Dropbox's Infinite feature needs deeper access to your computer

And people sure aren't happy about it.

On the surface, Dropbox's Project Infinite sounds great. The feature will give you access to everything in your account without having to store them on your computer. It's bound to save space, especially if you're using an SSD with a smaller capacity. As Motherboard reported, though, a lot of people aren't happy that for the feature to work, Dropbox will need to have deeper access to your system. When the company announced the project, its post said: "With Dropbox Infinite, we're going deeper: into the kernel -- the core of the operating system."

Since the kernel is the most important part of an OS, Infinite's critics believe that it's a security risk to have Dropbox sitting in it. Sam Bowne, an Ethical Hacking teacher at the City College San Francisco, told Motherboard that it's like Dropbox is "proposing to copy the keys to your house, move in and live with you." Further, he explained that a flaw in the program could be used to take over your computer.

Despite the backlash, Dropbox head of product Rob Baesman told VentureBeat in an interview that the company can't change how Infinite works. "We could not do what Infinite sets out to do without using the kernel. It would be technologically impossible." Unfortunately, he also wouldn't say whether it's possible to opt out of the feature when it launches. He echoed the company's defense of the product, however, telling VB that anti-virus programs typically access the kernel, as well.

Here's Dropbox's full response to the controversy:

"We wanted to address some comments about Project Infinite and the kernel.
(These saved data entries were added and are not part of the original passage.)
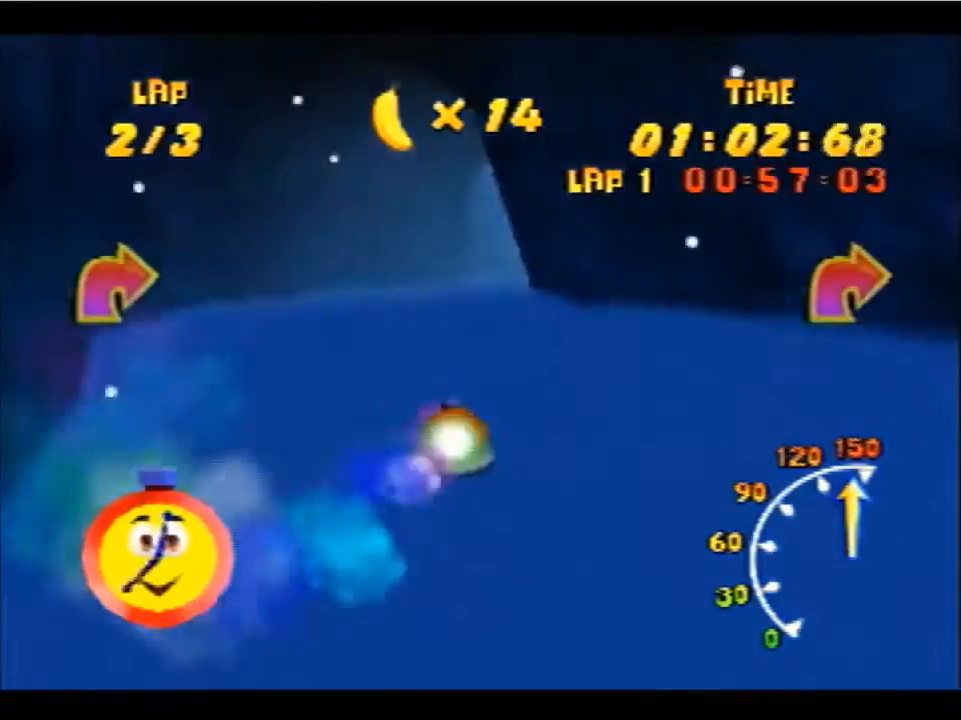
{"buttons": ["A", "R1"], "left_stick": "up", "events": [[67, "A", "down"]]}
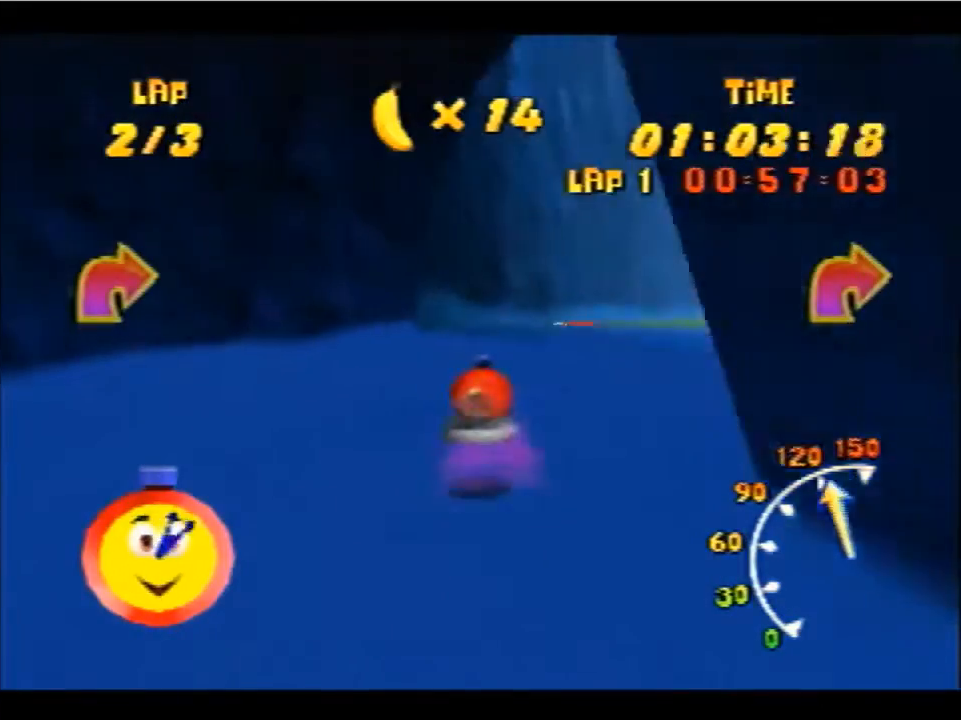
{"buttons": ["A", "R1"], "left_stick": "up", "events": []}
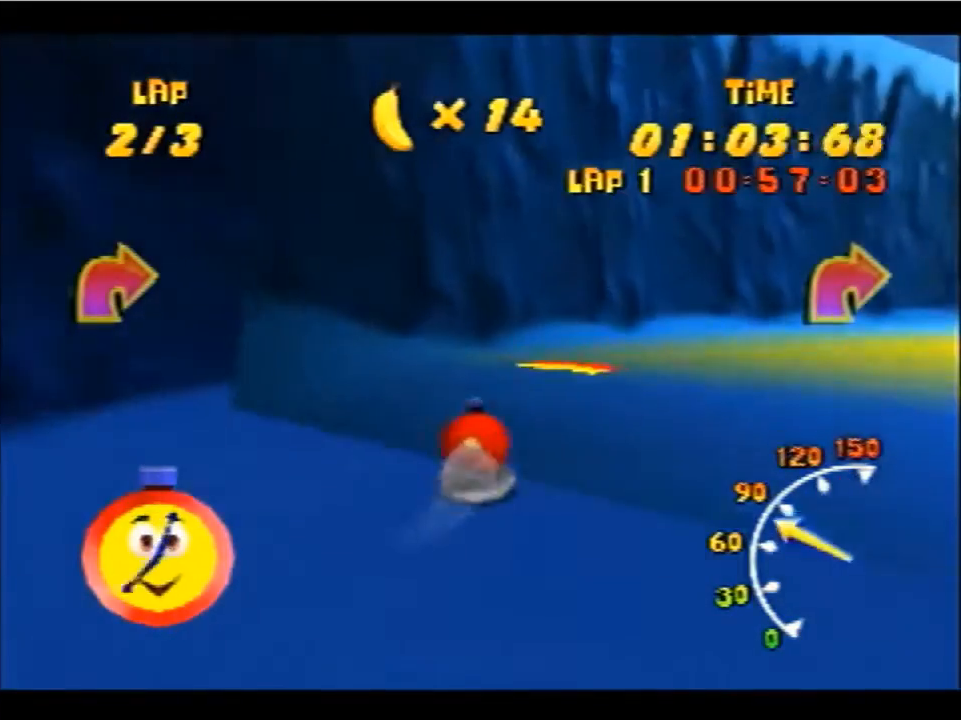
{"buttons": ["R1"], "left_stick": "up", "events": [[233, "A", "up"], [267, "B", "down"], [333, "B", "up"]]}
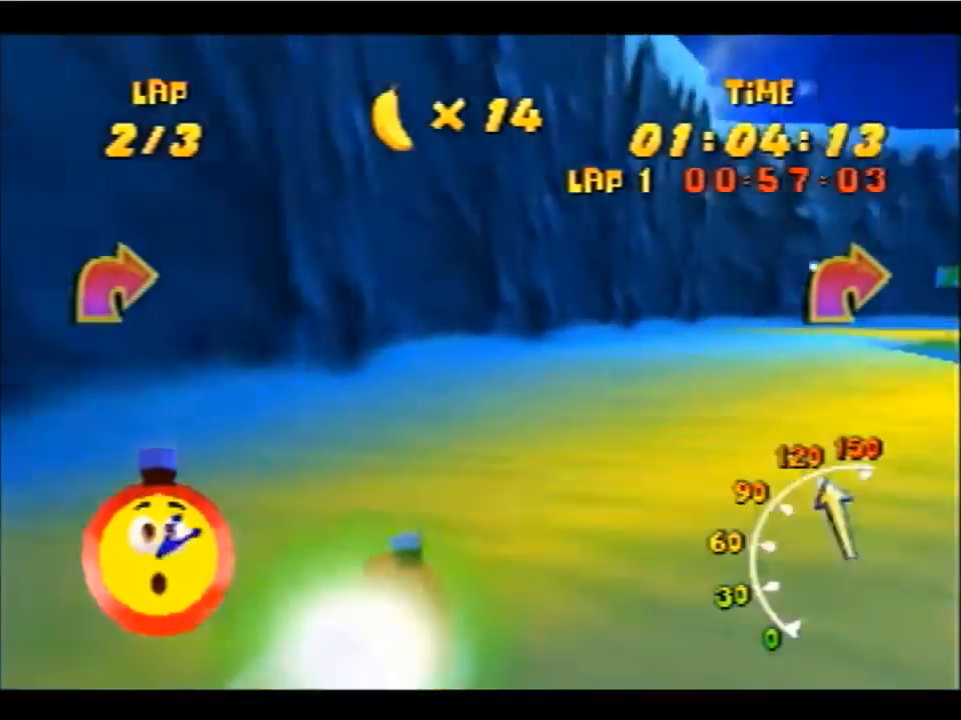
{"buttons": ["B", "R1"], "left_stick": "up", "events": [[500, "B", "down"]]}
It's important to understand that many pieces of everyday software load components in the kernel, from simple device drivers for your mouse to highly complex anti-virus programs. We approach the kernel with extreme caution and respect. Because the kernel connects applications to the physical memory, CPU, and external devices, any bug introduced to the kernel can adversely affect the whole machine. We've been running this kernel extension internally at Dropbox for almost a year and have battle-tested its stability and integrity.

File systems exist in the kernel, so if you are going to extend the file system itself, you need to interface with the kernel. In order to innovate on the user's experience of the file system, as we are with Project Infinite, we need to catch file operation events on Dropbox files before other applications try to act on those files. After careful design and consideration, we concluded that this kernel extension is the smallest and therefore most secure surface through which we can deliver Project Infinite. By focusing exclusively on Dropbox file actions in the kernel, we can ensure the best combination of privacy and usability.

We understand the concerns around this type of implementation, and our solution takes into consideration the security and stability of our users' experience, while providing what we believe will be a really useful feature."